Information supplied Start Marker
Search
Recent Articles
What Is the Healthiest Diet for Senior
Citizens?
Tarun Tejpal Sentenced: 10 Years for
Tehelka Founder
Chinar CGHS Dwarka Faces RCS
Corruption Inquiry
Information supplied End Marker
### Task item
Set down the records above once more, exactly as given.

### Task answer
Search
Recent Articles
What Is the Healthiest Diet for Senior
Citizens?
Tarun Tejpal Sentenced: 10 Years for
Tehelka Founder
Chinar CGHS Dwarka Faces RCS
Corruption Inquiry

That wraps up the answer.